Fourth, TDengine data model design
The data format returned by the energy storage station equipment is basically fixed, with one timestamp and one value. So we built a hypertable for one station. The sub-table is based on the information of the point, and one sub-table per point is used to distinguish the information collected by different devices. Combined with business requirements, the tags are set to 5: point identification, station id, sub-station id, unit id and device id.
The supertable table creation statement is:
create table ops (ts TIMESTAMP,value FLOAT) TAGS (name NCHAR(10),sid NCHAR(20),sub NCHAR(10),unit NCHAR(10),dev NCHAR(20))
The subtable creation statement is:
CREATE TABLE escngxsh02_g01_e03h01_c1 USING ops TAGS ("C1","ESCNGXSH02","G01","E03","E03H01")
After using InfluxDB for a week, use the SQL statement
select * from ops WHERE ts>1629450000000 and ts<1629463600000 limit 2;
To execute the query, the memory usage rate reached 80%, and no results came out after ten minutes, so it was completely unsuitable for business use.
After using TDengine for nearly a month, using the same SQL statement, the query takes only 0.2 seconds. The performance is excellent.
Five, the use of TDengine
At present, the technical team has adopted TDengine as the core time series database of the SCU (Station Control Unit) architecture to realize the comprehensive information perception, local operation control and coordinated protection functions of the energy storage system; Data analysis and operation optimization protect the safety of energy storage power stations in all aspects.
TDengine's high-performance writing and aggregation query functions can respond to power station operation information monitoring in milliseconds.
In terms of compression, TDengine also performs very well. In the case of the same number of collection points, before using TDengine, we used InfluxDB, and the amount of data in one day was about 200 MB. After using TDengine, the data in one day was less than 70MB, which is 1 of InfluxDB. /3.
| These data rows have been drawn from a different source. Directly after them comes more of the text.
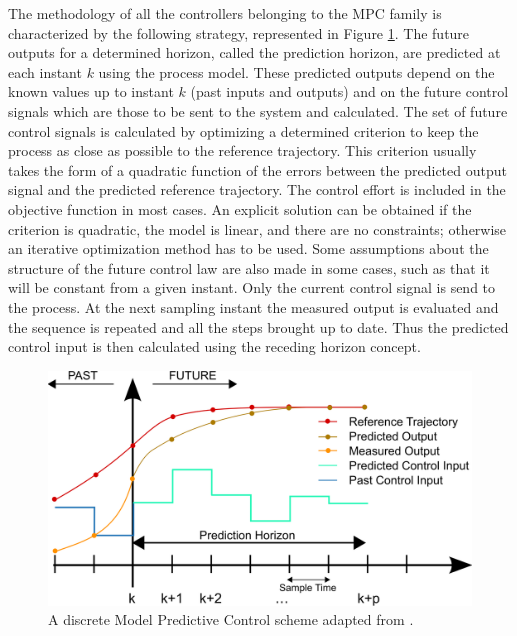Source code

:The methodology of all the controllers belonging to the MPC family is characterized by the following strategy, represented in Figure \ref{fig:mpc_theory}. The future outputs for a  determined horizon, called  the  prediction horizon, are predicted at each instant $k$ using the process model. These predicted outputs depend on the known values up to instant $k$ (past inputs and outputs) and on the future control signals which are those to be sent to the system and calculated. The set of future control signals is calculated by optimizing a determined criterion to keep the process as close as possible to the reference trajectory. This criterion usually takes the form of a quadratic function of the errors between the predicted output signal and the predicted reference trajectory. The control effort is included in the objective function in most
cases. An explicit solution can be obtained if the criterion is quadratic, the model is linear, and there are no constraints; otherwise an iterative
optimization method has to be used. Some assumptions about the structure of the future control law are also made in some cases, such as that it will be constant from a given instant. Only the current control signal is send to the process. At the next sampling instant the measured output is evaluated and the sequence is repeated and all the steps brought up to date. Thus the predicted control input is then calculated using the receding horizon concept.
\begin{figure}[!h]
	\centering
	\includegraphics[width=\textwidth]{../figure/mpc_theory.png}
	\caption{A discrete Model Predictive Control scheme adapted from \cite{mpctoolbox}.}
	\label{fig:mpc_theory}
\end{figure}

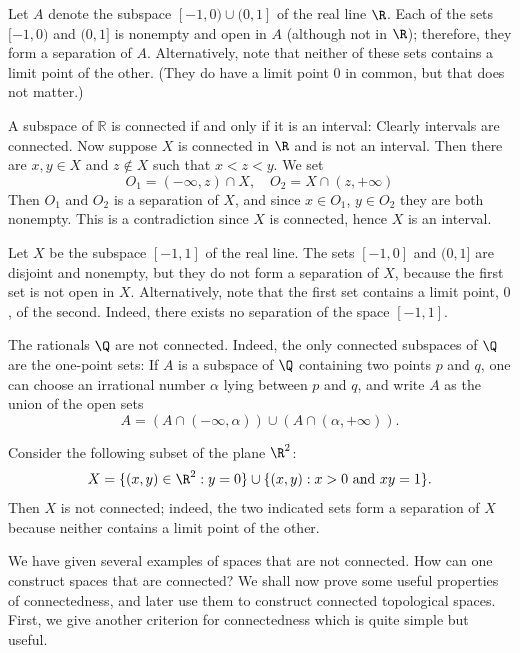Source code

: \begin{example}
Let $A$ denote the subspace $[-1,0)\cup(0,1]$ of the real line $\R$. Each of the sets $[-1,0)$ and $(0,1]$ is nonempty and open in $A$ (although not in $\R$); therefore, they form a separation of $A$. Alternatively, note that neither of these sets contains a limit point of the other. (They do have a limit point $0$ in common, but that does not matter.)
\end{example}
\begin{example}
A subspace of $\mathbb{R}$ is connected if and only if it is an interval: Clearly intervals are connected. Now suppose $X$ is connected in $\R$ and is not an interval. Then there are $x,y\in X$ and $z\notin X$ such that $x<z<y$. We set
\[O_1=(-\infty,z)\cap X,\quad O_2=X\cap(z,+\infty)\]
Then $O_1$ and $O_2$ is a separation of $X$, and since $x\in O_1$, $y\in O_2$ they are both nonempty. This is a contradiction since $X$ is connected, hence $X$ is an interval.
\end{example}
\begin{example}
Let $X$ be the subspace $[-1,1]$ of the real line. The sets $[-1,0]$ and $(0,1]$ are disjoint and nonempty, but they do not form a separation of $X$, because the first set is not open in $X$. Alternatively, note that the first set contains a limit point, $0$, of the second. Indeed, there exists no separation of the space $[-1,1]$.
\end{example}
\begin{example}
The rationals $\Q$ are not connected. Indeed, the only connected subspaces of $\Q$ are the one-point sets: If $A$ is a subspace of $\Q$ containing two points $p$ and $q$, one can choose an irrational number $\alpha$ lying between $p$ and $q$, and write $A$ as the union of the open sets
\[A=(A\cap(-\infty,\alpha))\cup(A\cap(\alpha,+\infty)).\]
\end{example}
\begin{example}
Consider the following subset of the plane $\R^2$:
\[X=\{(x,y)\in\R^2:y=0\}\cup\{(x,y):\text{$x>0$ and $xy=1$}\}.\]
Then $X$ is not connected; indeed, the two indicated sets form a separation of $X$ because neither contains a limit point of the other.
\end{example}
We have given several examples of spaces that are not connected. How can one construct spaces that are connected? We shall now prove some useful properties of connectedness, and later use them to construct connected topological spaces. First, we give another criterion for connectedness which is quite simple but useful.
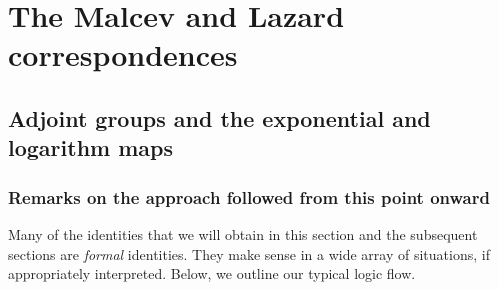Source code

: \documentclass{ucetd}
\begin{document}


\chapter{The Malcev and Lazard correspondences}

\section{Adjoint groups and the exponential and logarithm maps}\label{sec:adjoint-exp-log}

\subsection*{Remarks on the approach followed from this point onward}

Many of the identities that we will obtain in this section and the
subsequent sections are {\em formal} identities. They make sense in a
wide array of situations, if appropriately interpreted. Below, we
outline our typical logic flow.
\end{document}
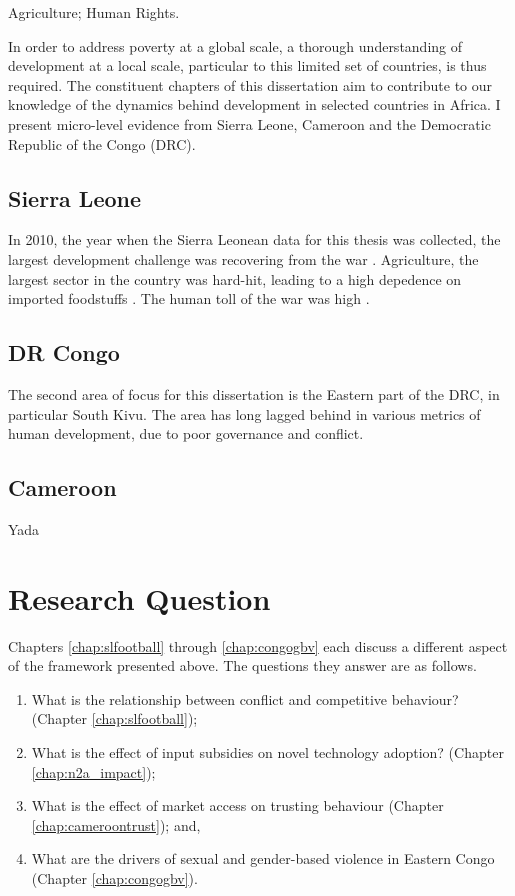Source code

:Agriculture; Human Rights.

In order to address poverty at a global scale, a thorough understanding of development at a local scale, particular to this limited set of countries, is thus required. The constituent chapters of this dissertation aim to contribute to our knowledge of the dynamics behind development in selected countries in Africa. I present micro-level evidence from Sierra Leone, Cameroon and the Democratic Republic of the Congo (DRC). %

\subsection{Sierra Leone}
In 2010, the year when the Sierra Leonean data for this thesis was collected, the largest development challenge was recovering from the war . Agriculture, the largest sector in the country was hard-hit, leading to a high depedence on imported foodstuffs \citep{FAO2005}. The human toll of the war was high .


\subsection{DR Congo}
The second area of focus for this dissertation is the Eastern part of the DRC, in particular South Kivu. The area has long lagged behind in various metrics of human development, due to poor governance and conflict.

\subsection{Cameroon}
Yada

\section{Research Question}
Chapters \ref{chap:slfootball} through \ref{chap:congogbv} each discuss a different aspect of the framework presented above. The questions they answer are as follows.
\begin{enumerate}
	\item What is the relationship between conflict and competitive behaviour? (Chapter \ref{chap:slfootball});
	\item What is the effect of input subsidies on novel technology adoption? (Chapter \ref{chap:n2a_impact});
	\item What is the effect of market access on trusting behaviour (Chapter \ref{chap:cameroontrust}); and,
	\item What are the drivers of sexual and gender-based violence in Eastern Congo (Chapter \ref{chap:congogbv}).
\end{enumerate}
In follow-up projects, we will continue to expand its distributed cluster applications, build digital archives of the operation of energy storage power stations, and combine the developed analysis algorithms, prediction algorithms, and data mining technologies to achieve power station stability analysis, efficiency and loss analysis, Advanced analysis and diagnostic capabilities such as failure prediction, life prediction, location of performance shortcomings, and thermal management analysis.